Solveig avait travaillé d'arrache-pied toute la soirée sur les récents résultats de ses recherches sur le cerveau. La nuit avançait, les minutes s'écoulaient et les paupières de la jeune femme furent bientot lourdes. Trèèèès lourdes. Si bien que progressivement, son corps s'affaissa, encore et encore, pour que la jeune femme finisse inéluctablement par s'endormir, encore vêtue d'une petite robe aux tons rosés et de sa traditionnelle blouse blanche -qu'elle se plaisait à porter même chez elle-.

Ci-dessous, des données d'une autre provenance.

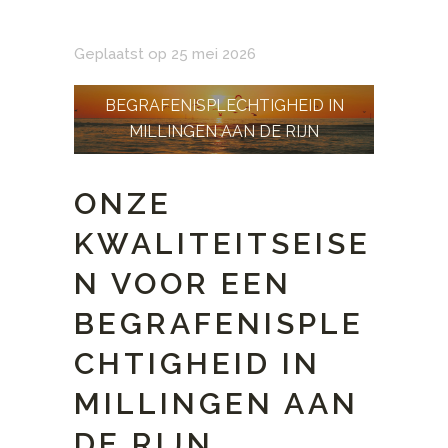
Geplaatst op 25 mei 2026
BEGRAFENISPLECHTIGHEID IN
MILLINGEN AAN DE RIJN
ONZE
KWALITEITSEISE
N VOOR EEN
BEGRAFENISPLE
CHTIGHEID IN
MILLINGEN AAN
DE RIJN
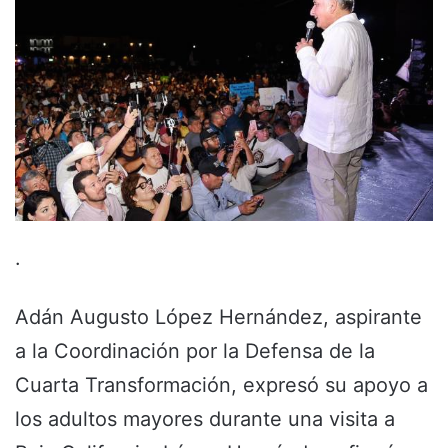
.
Adán Augusto López Hernández, aspirante
a la Coordinación por la Defensa de la
Cuarta Transformación, expresó su apoyo a
los adultos mayores durante una visita a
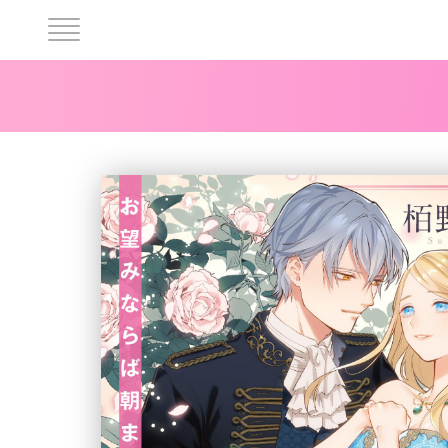
ヘ
ッ
ダ
ー
中
央
メ
ニ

Solveig n'était désormais plus sur Europa, dans son petit logement,
non. Elle était sur Terre, dans une contrée qu'on nommait alors Tibet. Au sein de l'un de ces temples isolés sur les hauteurs de l’Himalaya, elle contemplait l'horizon et le magnifique paysage qui s'offrait à elle. Assise et entourée de moines bouddhistes, ces derniers lui versant bientôt un verre de thé vert. Solveig inspira profondément : jamais elle ne s’était sentie autant apaisée et zen, tandis que se jouait, en musique de fond, un léger air d'ehru.
Le paradis. Cet instant était véritablement magique, et la jeune femme priait pour que rien ni personne ne puisse déroger au calme ambiant de ce moment.
Avant que le bruit de coups sur sa porte ne l’arrache précipitamment du sommeil. Sursautant et se redressant de plus belle, la jeune femme avait un léger filet de bave perlant encore ses lèvres et arborait la marque rouge des rebords de son clavier sur sa joue. De retour au sein de la dure réalité de son petit intérieur sur Europa, elle soupira profondément avant de regarder rapidement l'heure que son horloge indiquait.
2h du matin. Elle repoussa de plus belle un long soupir
-déçue d'avoir quitté un si doux rêve- quand une voix bien familière perça le silence :
“Sol...SOL J'AI BESOIN DE TOI, AUJOURD'HUI NOUS ALLONS ECRIRE L'HISTOIRE”Pas encore tout à fait réveillée, la scientifique reconnut néanmoins rapidement la voix de sa lieutenant et amie
Svea Ragnarsson. En même temps, qui d’autre que cette impulsive jeune femme pouvait venir la quérir en pleine nuit. Aussi, Solveig -pas encore tout à fait réveillée- ralluma la lumière et y accommoda tant bien que mal ses grands yeux cernés. Elle partit ensuite ouvrir à son amie, qui l’attendait toujours, époussetant rapidement au passage ses vêtements quelque peu froissés.
« Oui, oui, j'arrive Svea... Attends je t'ouvre » répondit Solveig avant de bailler de plus belle.
A peine eut-elle le temps d’ouvrir la porte que la rouquine déjà se précipitait dans son intérieur
–qui était comme d'habitude parfaitement ordonné-. A une exception prêt. Seul son bureau n'arborait pas une parfaite symétrie dans son organisation
-car en s'endormant, elle en avait légèrement décalé les effets-, mais la scientifique blonde le remarquant s’y précipita pour y corriger l'erreur, avant de proposer à son amie de s'asseoir et de fermer derrière elle.
« Fais comme chez toi surtout Sve...Ahhh » termina-t-elle le prénom de la jeune femme d’un bâillement.
Je venais de m'assoupir sur mon clavier, j'étais en train d'analyser les dernières données de mes expériences... C'est d'ailleurs vraiment fascinant, je réfléchissais à l'hypothèse de puces insérables entre les neurones et... mais la jeune femme s'interrompit brusquement, avant de reprendre, en souriant
Excuses moi, je m'emballe ! » finit-elle, avant de se frotter les yeux une dernière fois, après s'être elle-même assise dans son canapé.
Prenant un air plus sérieux, elle fixa longuement Svea, un petit sourire sur le coin de ses lèvres ; Solveig se doutait que ce n'était pas pour rien que son exubérante lieutenant venait la quérir au beau milieu de la nuit. Elle la savait extrêmement ambitieuse et investie dans l’avancée transhumaniste –
si ce n’est la plus ambitieuse de tous-.
Car là où beaucoup d'autres voyaient en Svea une folle furieuse, Solveig y percevait l'avenir d'Europa, sinon de l'humanité. « Alors, tu veux qu'on l'écrive comment exactement cette histoire ? » finit-elle par s'exclamer, curieuse et impatiente de découvrir ce qu'avait en tête la rouquine.